DATA FOR THE TASK -

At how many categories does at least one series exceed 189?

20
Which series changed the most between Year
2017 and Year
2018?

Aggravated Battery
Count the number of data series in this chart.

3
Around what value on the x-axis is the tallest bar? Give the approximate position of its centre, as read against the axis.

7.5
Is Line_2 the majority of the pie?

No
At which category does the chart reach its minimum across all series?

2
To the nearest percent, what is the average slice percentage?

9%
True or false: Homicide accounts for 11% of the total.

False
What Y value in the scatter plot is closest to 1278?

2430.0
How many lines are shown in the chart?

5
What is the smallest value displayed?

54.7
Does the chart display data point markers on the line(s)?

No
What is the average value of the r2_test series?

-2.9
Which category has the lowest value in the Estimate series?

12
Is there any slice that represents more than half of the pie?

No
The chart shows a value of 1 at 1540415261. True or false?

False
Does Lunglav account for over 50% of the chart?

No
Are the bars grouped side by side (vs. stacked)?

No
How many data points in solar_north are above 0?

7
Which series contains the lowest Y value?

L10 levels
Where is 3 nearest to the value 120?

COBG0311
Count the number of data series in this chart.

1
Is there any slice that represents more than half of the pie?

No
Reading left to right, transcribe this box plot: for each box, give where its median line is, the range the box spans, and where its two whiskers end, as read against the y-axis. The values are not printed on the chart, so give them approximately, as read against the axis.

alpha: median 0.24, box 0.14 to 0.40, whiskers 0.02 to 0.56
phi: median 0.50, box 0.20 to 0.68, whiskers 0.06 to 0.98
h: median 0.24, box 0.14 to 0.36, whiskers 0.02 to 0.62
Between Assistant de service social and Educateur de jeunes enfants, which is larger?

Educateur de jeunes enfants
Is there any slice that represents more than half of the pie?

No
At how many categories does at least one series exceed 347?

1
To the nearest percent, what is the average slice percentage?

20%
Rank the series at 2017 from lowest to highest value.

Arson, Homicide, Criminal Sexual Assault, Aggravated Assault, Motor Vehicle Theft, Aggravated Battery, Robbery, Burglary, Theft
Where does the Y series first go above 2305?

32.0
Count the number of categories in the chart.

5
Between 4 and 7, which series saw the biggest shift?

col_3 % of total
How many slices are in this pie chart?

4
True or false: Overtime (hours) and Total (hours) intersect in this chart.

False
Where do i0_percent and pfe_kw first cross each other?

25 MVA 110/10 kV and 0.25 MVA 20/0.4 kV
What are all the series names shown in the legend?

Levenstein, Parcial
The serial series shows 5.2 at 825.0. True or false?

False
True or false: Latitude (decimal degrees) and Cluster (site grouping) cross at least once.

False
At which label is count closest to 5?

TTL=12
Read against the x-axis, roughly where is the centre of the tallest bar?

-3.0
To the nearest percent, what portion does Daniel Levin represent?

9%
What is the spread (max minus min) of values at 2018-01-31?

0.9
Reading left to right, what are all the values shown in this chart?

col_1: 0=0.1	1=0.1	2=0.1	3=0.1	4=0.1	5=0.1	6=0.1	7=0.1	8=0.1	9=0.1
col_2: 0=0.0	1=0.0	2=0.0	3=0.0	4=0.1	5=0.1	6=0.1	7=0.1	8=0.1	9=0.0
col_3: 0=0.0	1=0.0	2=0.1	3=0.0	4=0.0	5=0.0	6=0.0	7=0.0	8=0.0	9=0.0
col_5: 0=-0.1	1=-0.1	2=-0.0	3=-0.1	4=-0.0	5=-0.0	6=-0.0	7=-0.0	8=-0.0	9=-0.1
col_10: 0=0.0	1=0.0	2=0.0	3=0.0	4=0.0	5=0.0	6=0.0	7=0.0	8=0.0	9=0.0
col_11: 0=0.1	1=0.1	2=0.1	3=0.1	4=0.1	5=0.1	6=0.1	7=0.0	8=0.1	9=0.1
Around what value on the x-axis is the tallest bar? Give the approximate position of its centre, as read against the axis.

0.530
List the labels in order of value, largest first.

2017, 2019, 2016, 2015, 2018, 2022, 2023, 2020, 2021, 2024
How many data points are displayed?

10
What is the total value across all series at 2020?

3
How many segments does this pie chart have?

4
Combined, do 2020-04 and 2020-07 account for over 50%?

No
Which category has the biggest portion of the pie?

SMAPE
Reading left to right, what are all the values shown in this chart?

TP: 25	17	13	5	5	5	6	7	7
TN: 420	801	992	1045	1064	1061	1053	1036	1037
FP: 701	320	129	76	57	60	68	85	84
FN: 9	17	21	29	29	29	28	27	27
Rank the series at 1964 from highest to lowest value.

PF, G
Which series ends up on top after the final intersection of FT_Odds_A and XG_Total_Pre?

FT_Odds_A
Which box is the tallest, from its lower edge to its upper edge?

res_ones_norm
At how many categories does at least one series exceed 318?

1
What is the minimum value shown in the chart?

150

ACTION ITEM -
Could you copy out, word for word, the entries from the very first line through the line that contains "Which category has the lowest", including that line and nothing after it?

EXERCISE SOLUTION -
At how many categories does at least one series exceed 189?

20
Which series changed the most between Year
2017 and Year
2018?

Aggravated Battery
Count the number of data series in this chart.

3
Around what value on the x-axis is the tallest bar? Give the approximate position of its centre, as read against the axis.

7.5
Is Line_2 the majority of the pie?

No
At which category does the chart reach its minimum across all series?

2
To the nearest percent, what is the average slice percentage?

9%
True or false: Homicide accounts for 11% of the total.

False
What Y value in the scatter plot is closest to 1278?

2430.0
How many lines are shown in the chart?

5
What is the smallest value displayed?

54.7
Does the chart display data point markers on the line(s)?

No
What is the average value of the r2_test series?

-2.9
Which category has the lowest value in the Estimate series?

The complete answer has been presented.